Example output in the assembled system prompt:

Available tools:
- read_file: Read file contents (supports line ranges; large files return a preview)
- write_file: Create or overwrite a file
- edit_file: Replace an exact unique string in a file
- list_directory: List files and directories at a path
- bash: Execute a shell command (returns stdout, stderr, exit code)
- grep: Search file contents with regex
- find_files: Find files by glob pattern

Guidelines:
- Use grep to search file contents (symbols, patterns); use find_files for path/filename searches.

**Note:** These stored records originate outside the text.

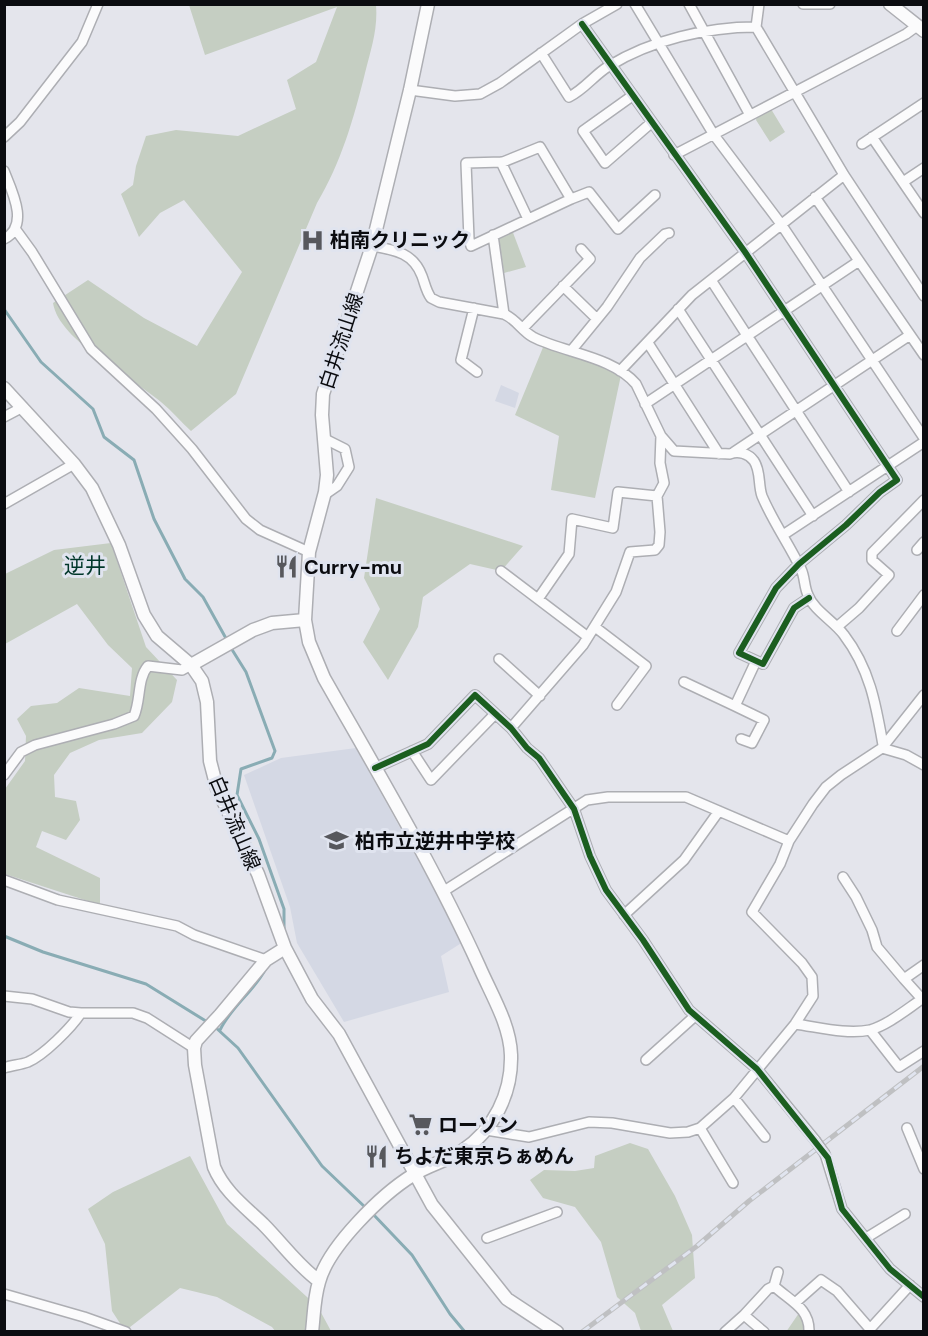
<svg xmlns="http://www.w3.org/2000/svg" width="928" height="1336" viewBox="0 0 928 1336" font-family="'DM Sans','Noto Sans JP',sans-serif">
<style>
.built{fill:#d4d8e4}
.green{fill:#c5cec2}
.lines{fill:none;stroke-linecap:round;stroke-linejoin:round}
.stream{stroke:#89acb4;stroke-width:3}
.street-casing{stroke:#adaeb3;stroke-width:12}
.secondary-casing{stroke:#adaeb3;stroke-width:15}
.street{stroke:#fbfbfc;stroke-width:9}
.secondary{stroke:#fbfbfc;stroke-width:12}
.rail-casing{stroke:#bfc0c2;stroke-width:5}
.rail{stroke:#e0e4ef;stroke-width:3;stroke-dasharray:9;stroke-linecap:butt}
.street-bridge-casing{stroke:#adaeb3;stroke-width:12;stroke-linecap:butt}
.street-bridge{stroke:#fbfbfc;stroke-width:9}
.cycleway-casing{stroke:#e0e4ef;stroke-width:10}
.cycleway{stroke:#1b5e20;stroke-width:6}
.labels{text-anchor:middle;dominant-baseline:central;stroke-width:6;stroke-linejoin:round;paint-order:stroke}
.poi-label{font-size:20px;font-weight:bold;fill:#0b0c10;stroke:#e0e4ef;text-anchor:start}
.street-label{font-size:20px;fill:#0b0c10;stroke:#e0e4ef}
.neighbourhood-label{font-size:21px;fill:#00372a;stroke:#e0e4ef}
</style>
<rect width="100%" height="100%" fill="#e4e5ec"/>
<path class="built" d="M501,385L519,393L515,408L495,401Z
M356,748L463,942L441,956L449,992L344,1022L297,943L290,907L244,775L281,758Z"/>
<path class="green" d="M189,5H376C378,29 371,49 365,73C354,118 341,163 317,203L236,394L191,431C181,422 172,411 161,402C132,377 59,341 53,303L88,280L144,318L197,346L242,272L184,200L160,213L139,237L121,194L133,185L136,166L146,136L176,130L238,136L296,109L287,80L316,62L337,7L205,55Z
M771,109L785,132L770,142L756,120L757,116Z
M512,230L526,267L504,273L499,239L501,235Z
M544,345L595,361L621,375L595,498L551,490L559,436L515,415Z
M376,498L523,546L501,571L470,564L423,597L418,627L388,680L363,642L380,609L364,578Z
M111,543L146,647L177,680L172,702L142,733L99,740L70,753L54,775L55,797L76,801L80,820L66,840L42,831L36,847L100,878V905L5,874V789L25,761L26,736L17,719L31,706L57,703L79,688L130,696L132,668L108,645L77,604L5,644V574L54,550Z
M630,1143L648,1149L675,1196L692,1235L695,1278L662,1305L673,1331H641L635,1313L617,1297L601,1242L575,1207L543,1198L530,1180L544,1170L575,1171L594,1168L595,1156Z
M190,1156L227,1224L318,1307L331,1331H275L272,1327L217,1297L180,1288L125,1331L112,1311L105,1244L88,1209L113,1192Z
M799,1313L805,1323L803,1331L786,1332Z"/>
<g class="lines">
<path class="stream" d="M4,309L41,362L93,409L104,437L134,460L154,519L185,579L203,597L228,642
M231,648L246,672L275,751L272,758L241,769L237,795L259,839L284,909V935
M4,936L43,952L146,984L209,1023
M214,1026L238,1048L322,1166L367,1209
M220,1030C231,1007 253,992 265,970
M372,1213L412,1255L450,1314L465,1332"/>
<defs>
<path id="street" d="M635,4L714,135L781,224L924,438
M689,4L750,115
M759,4L756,27L844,175L924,296
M803,4H830
M582,24L745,252L897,480L880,492L846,525L799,564L776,588L739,653L763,664L794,608L809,598
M541,53L569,97C585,89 594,75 609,66C651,40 707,27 756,27
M410,90L455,96L480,94L500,83L582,24L617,4
M632,96L583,131L605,163L651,123
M4,137L20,122L82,42L98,4
M872,137L924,213
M862,144L924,103
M540,147L571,199L471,246L469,239L466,163L503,162Z
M674,155L906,34L917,26
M501,162L528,219
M4,171C12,191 30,226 4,239
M903,182L924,168
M815,197L924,355
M571,199L589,192L618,229L655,195
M16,230L32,252L91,349L156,409L192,449L246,519L260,530L309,552
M493,235L504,314
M372,246C394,250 413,252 422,276C425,284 426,291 431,298L439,302L504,314C516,319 522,331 533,337C564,353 612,356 636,384L661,436L674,451L730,454C738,450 749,454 754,461C761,471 758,485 762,496C773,522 789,544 801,569C805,577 804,587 808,595C814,611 834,621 844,635C870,669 876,705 883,745
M711,280L849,492
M563,286L597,319
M474,308L461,360L477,372
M678,309L813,516
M523,328L590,259L581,249
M648,343L719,454
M571,351L607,307L640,258L665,234L669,233
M620,371L692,295L844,175
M645,404L859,261
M4,417L23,407
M734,452L910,335
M324,495L337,486L349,467L345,449L325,439
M4,504L74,464
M783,535L924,442
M917,550L924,542
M501,571L588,637
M538,599L569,554L572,519L613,528L618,492L657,496
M838,626L859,608L889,575L872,560V553L924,500
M595,627L646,666L617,705
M897,631L924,595
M499,659L540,696
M684,682L735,706
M511,728L583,645L616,592L630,552L655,550L659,545L660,532L657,496L664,483L660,463L661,436
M741,739L752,743L764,720L735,706L756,661
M882,748L906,755L924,765
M412,751L431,780L495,714
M375,768L428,744L475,695L511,728L527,748L539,758L574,809L590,856L606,890L643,940L689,1010L757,1069L815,1140
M4,775L21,752L35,745L114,724L134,716C141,700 137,679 148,666L182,670L191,665
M843,877L856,897L872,930L877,947L904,979
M4,880L58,900L177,926L194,935L266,960
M444,891L587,800L608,797H686L789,841
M624,915L684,860L719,811
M4,996L32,999L69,1012L81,1013
M795,1024C818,1027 847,1035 870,1030C888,1025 907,1009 922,999L904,979L924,965
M870,1030L899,1067L924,1051
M646,1060L695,1016
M4,1068C12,1065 20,1065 28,1062C44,1055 71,1028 81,1013H133L147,1018L194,1048
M734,1098L765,1137
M700,1128L733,1183
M907,1128L924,1169
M486,1130L529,1137L589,1122L612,1123L670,1133L688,1132L700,1128L734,1098L795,1024L813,996L812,977L802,963L752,912L780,864L789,841L813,804L826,787L841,775L882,748L924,695
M825,1154L842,1209L890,1269L924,1297
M487,1238L557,1212
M866,1238L905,1214
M774,1286L778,1272
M4,1294L84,1317L126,1332
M795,1303L821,1280L837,1291L870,1329L910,1285
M725,1332L744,1315
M764,1332L744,1315L768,1289L774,1286C790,1301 810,1308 809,1332"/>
<path id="secondary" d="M890,4L924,31
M4,388L74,464L92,488L119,545L144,615L157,636L191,665L202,681L207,702L210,761L217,788L258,874L285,948L312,999L339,1034L432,1205L507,1299L557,1332
M191,665L253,630L272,623L305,620
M285,948L266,960L220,1015L196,1041L194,1048L195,1065L214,1167C224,1191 244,1206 263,1224C282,1243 297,1265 319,1281
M312,1332C314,1315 314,1298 319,1282C328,1247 382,1194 413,1175C428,1165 447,1161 462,1151C494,1130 512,1093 511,1055C510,1024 491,994 479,966C434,867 378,773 324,678L309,642L305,620L309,552L325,492L327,475L322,415L323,394L372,246L410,90L428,4"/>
</defs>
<use href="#street" class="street-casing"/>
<use href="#secondary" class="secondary-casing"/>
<use href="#street" class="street"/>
<use href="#secondary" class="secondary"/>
<defs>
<path id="rail" d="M582,1332L697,1246L749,1201L924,1066"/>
</defs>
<use href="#rail" class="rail-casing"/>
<use href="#rail" class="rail"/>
<defs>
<path id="street-bridge" d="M815,1140L825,1154"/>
</defs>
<use href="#street-bridge" class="street-bridge-casing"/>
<use href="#street-bridge" class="street-bridge"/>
<defs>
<path id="cycleway" d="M582,24L745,252L897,480L880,492L846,525L799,564L776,588L739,653L763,664L794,608L809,598
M375,768L428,744L475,695L511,728L527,748L539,758L574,809L590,856L606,890L643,940L689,1010L757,1069L828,1158L842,1209L890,1269L924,1297"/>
</defs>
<use href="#cycleway" class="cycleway-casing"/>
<use href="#cycleway" class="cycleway"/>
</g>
<defs>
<symbol id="hospital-bare" viewBox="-9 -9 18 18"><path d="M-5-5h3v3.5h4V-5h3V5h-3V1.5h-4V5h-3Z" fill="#57585d" stroke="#e0e4ef" stroke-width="2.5" paint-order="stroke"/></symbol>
<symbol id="restaurant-bare" viewBox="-9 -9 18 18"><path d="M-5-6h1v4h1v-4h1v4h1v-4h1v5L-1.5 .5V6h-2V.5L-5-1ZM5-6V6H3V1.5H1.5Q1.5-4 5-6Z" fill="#57585d" stroke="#e0e4ef" stroke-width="2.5" paint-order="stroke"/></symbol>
<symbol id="school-bare" viewBox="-9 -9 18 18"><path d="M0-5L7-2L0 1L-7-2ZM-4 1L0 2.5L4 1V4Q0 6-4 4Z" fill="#57585d" stroke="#e0e4ef" stroke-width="2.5" paint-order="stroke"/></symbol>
<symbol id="supermarket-bare" viewBox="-9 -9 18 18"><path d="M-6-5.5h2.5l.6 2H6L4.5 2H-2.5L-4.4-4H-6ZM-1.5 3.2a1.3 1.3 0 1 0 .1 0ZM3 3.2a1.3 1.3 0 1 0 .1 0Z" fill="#57585d" stroke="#e0e4ef" stroke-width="2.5" paint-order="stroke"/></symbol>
</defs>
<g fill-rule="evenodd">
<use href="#hospital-bare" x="296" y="224" width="33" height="33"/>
<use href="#restaurant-bare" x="270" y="550" width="33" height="33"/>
<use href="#school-bare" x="320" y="824" width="33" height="33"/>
<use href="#supermarket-bare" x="404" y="1108" width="33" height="33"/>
<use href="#restaurant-bare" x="360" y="1140" width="33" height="33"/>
</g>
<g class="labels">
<g class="poi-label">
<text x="330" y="240">柏南クリニック</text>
<text x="304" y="567">Curry-mu</text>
<text x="355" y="841">柏市立逆井中学校</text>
<text x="438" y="1125">ローソン</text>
<text x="394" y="1156">ちよだ東京らぁめん</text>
</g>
<g class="street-label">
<text transform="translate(341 341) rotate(-72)">白井流山線</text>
<text transform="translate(235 823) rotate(67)">白井流山線</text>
</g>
<g class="neighbourhood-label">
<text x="85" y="566">逆井</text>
</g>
</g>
<rect width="928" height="1336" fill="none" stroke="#0b0c10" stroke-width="12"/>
</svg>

Adding prompt metadata to custom tools

When registering your own tools, set prompt_snippet and optionally prompt_guidelines on the ToolSpec to include them in the system prompt:

from agent.tools.schema import SideEffect, ToolSpec

agent.registry.add(ToolSpec(
    name="fetch_url",
    description="Fetch the contents of a URL and return the body as text.",
    prompt_snippet="Fetch a URL and return its contents",
    prompt_guidelines=["Prefer fetch_url over bash curl for simple HTTP GETs."],
    input_schema={...},
    side_effects=[SideEffect.NETWORK],
    handler=my_handler,
))

The system prompt is rebuilt automatically whenever tools are registered (including after extensions load), so extension tools with snippets are included too.

Run aar prompt to see the assembled system prompt with the tools section.


Configuration

In config.json:

{
  "tools": {
    "enabled_builtins": [
      "read_file", "write_file", "edit_file", "list_directory",
      "bash", "grep", "find_files"
    ],
    "bash_default_timeout": 120,
    "command_timeout": 300,
    "max_output_chars": 50000
  }
}

To disable a tool, remove it from enabled_builtins. For example, to create a read-only agent, keep only ["read_file", "list_directory", "grep", "find_files"].

Skipped directories

Both grep and find_files automatically skip these directories:

.git, .hg, .svn, __pycache__, node_modules, .venv, venv, .tox, .mypy_cache, .ruff_cache, .pytest_cache, dist, build, .eggs, *.egg-info

Any directory whose name starts with . is also skipped.